GRE Data Analysis | Numerical Methods for Describing Data

Data can be described numerically by various statistics, or statistical measures. These statistical measures are often grouped in 3 categories:

1. Measures of central tendency
2. Measures of position
3. Measures of dispersion 

Measures Of Central Tendency:

In statistics, a central tendency (or measure of central tendency) is a central or typical value for a probability distribution. It may also be called a center or location of the distribution.
Measures of central tendency indicate the “center” of the data along the number line and are usually reported as values that represent the data. There are three common measures of central tendency:

  • Arithmetic mean, usually called the average or simply the mean
  • Median
  • Mode

1. Arithmetic Mean:
It is the well known measure of central tendency. Mean is average of a given set of data.To calculate the mean of n numbers, take the sum of the n numbers and divide it by n.



Mean for Ungrouped data can be defined as,

\overline{X} =  \frac{X_1 + X_2 + X_3 + ..... + X_n}{n}

Mean for Grouped data:

\overline{X} =  \frac{\Sigma fx}{n}  

Where,
f is frequency in each class,
x is midpoint in each class,
n is total number of scores

Example:
There are 16 numbers in a list find there mean (average)

 2, 4, 4, 5, 7, 7, 7, 7, 7, 7, 8, 8, 9, 9, 9, 9

Explanation:
There are 6 different values hence can be considered as weighted mean because several values are repeated in a list. Hence 2 occur 1 times, 4 occur 2 times, 5 occur 1 time, 7 occur 6 times, 8 occur 2 times, 9 occur 4 times

Mean(\overline{X}) = \frac{2*1 + 4*2 + 5*1 + 7*6 + 8*2 + 9*4}{16}  = \frac{109}{16} 

\overline{X} = 6.8125  

2. Median:
The mean can be affected by just a few values that lie far above or below the rest of the data, because these values contribute directly to the sum of the data and therefore to the mean. By contrast, the median is a measure of central tendency that is fairly unaffected by unusually high or low values relative to the rest of the data.

Median is the middle value of a set of data.
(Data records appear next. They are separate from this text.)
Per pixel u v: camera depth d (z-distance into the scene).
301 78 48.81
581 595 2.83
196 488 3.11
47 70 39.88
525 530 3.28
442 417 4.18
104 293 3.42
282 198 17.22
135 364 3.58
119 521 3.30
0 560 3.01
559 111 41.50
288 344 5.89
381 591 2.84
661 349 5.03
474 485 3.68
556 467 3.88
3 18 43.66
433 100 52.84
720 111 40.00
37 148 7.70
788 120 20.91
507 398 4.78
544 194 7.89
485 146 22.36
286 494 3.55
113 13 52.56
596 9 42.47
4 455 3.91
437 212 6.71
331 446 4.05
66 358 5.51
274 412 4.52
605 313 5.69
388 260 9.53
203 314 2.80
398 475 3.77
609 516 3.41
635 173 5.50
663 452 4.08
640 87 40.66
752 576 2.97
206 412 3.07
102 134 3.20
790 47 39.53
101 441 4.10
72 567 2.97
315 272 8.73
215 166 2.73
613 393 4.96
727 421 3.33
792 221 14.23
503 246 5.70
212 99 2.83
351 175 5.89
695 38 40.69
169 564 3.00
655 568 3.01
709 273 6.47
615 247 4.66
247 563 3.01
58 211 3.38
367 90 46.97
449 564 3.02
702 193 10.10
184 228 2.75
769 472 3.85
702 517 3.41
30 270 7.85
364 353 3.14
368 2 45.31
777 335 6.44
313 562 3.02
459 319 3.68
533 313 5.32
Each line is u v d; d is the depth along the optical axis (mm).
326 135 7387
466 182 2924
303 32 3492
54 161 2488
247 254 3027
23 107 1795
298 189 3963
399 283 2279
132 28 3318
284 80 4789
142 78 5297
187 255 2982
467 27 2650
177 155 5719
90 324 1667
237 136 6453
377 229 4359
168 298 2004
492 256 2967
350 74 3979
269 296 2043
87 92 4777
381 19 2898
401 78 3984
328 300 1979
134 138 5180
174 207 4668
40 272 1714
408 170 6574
To calculate the median of n numbers, first order the numbers from least to greatest.

  • If n is odd then median is the middle number
  • If n is even then median is the average of two middle values

Median for grouped data:

Median =  L + \frac{(n/2) - B}{G} * w 

Where,
L is the lower class boundary of the group containing the median,
n is the total number of data,
B is the cumulative frequency of the groups before the median group,
G is the frequency of the median group,
w is the group width

Example:
Consider 6 numbers find there mean and median replace 8 with 38 then again find mean and median


 4, 4, 5, 7, 8, 8

Explanation:
Here n is even, so

Median = avg (value at (n/2) + value at (n/2)+1)
Median = \frac{5 + 7}{2} = 6

And,
Mean = \frac{4 + 4 + 5 + 7 + 8 + 8}{6} = 6 

Now replacing 8 by 38, median will remain the same i.e., 6, but mean get affected.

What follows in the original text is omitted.